Roma İmparatorluğu tarafından Trakya’da yapılan
kale ve sur sisteminin bir parçası olan Çorlu Kalesi’nin surları Çorlu’nun
Osmanlı Devleti tarafından ele geçirilmesinden sonra 1. Murat tarafından yıktırıldı. Kalenin tekrar Bizanslıların eline geçmemesi
ve Çorlu’nun Bizanslılar tarafından savunulmasını zorlaştırmak için yıkılan
surlardan günümüze hiçbir iz kalmazken Çorlu Kalesi’nin şu anki durumu da içler
acısı. Tepede koyunlar otlarken, aynı zamanda tepe atık deposu haline
getirilmiş durumda.
Çorlu’nun
Fethi Ve Kalenin Yıktırılması
Tarihi kaynaklara göre Murat Hüdavendigar 1360
yılında Bizans’ın Rodosto adını verdiği Tekirdağ’ı fethettikten sonra Çorlu’ya
yöneldi. Çorlu Kalesi’nin Bizanslı komutanı kaleyi teslime yanaşmayınca kale
kuşatmaya alındı. Çatışmalarda kale komutanı gözünden yaralanınca kalenin
alınması kolaylaştı. Kale komutanı esir alındıktan sonra öldürüldü. Çorlu’ya
Anadolu’dan halk getirtilerek yerleştirildi. Murat Hüdavendigar Kosova
Savaşısırasında öldürülünce Bizanslılar da kaleyi tekrar ele geçirdi.
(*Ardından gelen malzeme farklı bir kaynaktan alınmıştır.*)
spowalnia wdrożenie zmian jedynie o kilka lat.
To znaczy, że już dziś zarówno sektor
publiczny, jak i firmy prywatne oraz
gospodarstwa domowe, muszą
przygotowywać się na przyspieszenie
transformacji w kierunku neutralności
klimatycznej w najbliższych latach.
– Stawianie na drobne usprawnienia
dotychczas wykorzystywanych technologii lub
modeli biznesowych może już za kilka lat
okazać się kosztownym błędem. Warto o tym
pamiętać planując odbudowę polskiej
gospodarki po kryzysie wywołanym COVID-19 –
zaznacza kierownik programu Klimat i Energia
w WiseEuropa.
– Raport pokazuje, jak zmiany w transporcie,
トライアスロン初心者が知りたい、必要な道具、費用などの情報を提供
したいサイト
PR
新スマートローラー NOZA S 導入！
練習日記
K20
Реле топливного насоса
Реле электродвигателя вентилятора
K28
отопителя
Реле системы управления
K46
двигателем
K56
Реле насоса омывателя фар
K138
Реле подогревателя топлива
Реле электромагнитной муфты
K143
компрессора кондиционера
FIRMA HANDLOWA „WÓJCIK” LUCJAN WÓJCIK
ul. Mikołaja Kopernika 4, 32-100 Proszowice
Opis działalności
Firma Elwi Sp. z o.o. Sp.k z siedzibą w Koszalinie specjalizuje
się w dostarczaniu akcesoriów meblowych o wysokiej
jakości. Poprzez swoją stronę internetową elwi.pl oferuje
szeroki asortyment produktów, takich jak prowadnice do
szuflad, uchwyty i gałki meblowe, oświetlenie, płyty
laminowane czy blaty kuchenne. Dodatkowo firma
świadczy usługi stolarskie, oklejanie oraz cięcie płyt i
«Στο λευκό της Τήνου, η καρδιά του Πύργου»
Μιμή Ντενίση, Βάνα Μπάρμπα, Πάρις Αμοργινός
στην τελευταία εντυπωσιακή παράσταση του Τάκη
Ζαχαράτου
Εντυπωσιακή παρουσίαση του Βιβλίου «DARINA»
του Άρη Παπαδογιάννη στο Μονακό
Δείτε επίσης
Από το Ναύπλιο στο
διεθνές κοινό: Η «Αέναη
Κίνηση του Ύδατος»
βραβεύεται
Oğlu
Yıldırım Beyazıt Çorlu’yu tekrar el geçirdikten sonra ilk iş olarak Çorlu’nun
bir daha Bizanslıların eline geçtiğinde savunulmasını imkânsız hale getirmek
için kaleyi ve surlarını yıktırdı. Günümüzde de Çorlu Kalesi yaklaşık 800
yıldır yıkık halde bulunmaktadır. Kalenin kalıntılarındaki tahribat ise 1980’li
yıllardan sonra göçün artmasıyla birlikte yoğunluk kazandı.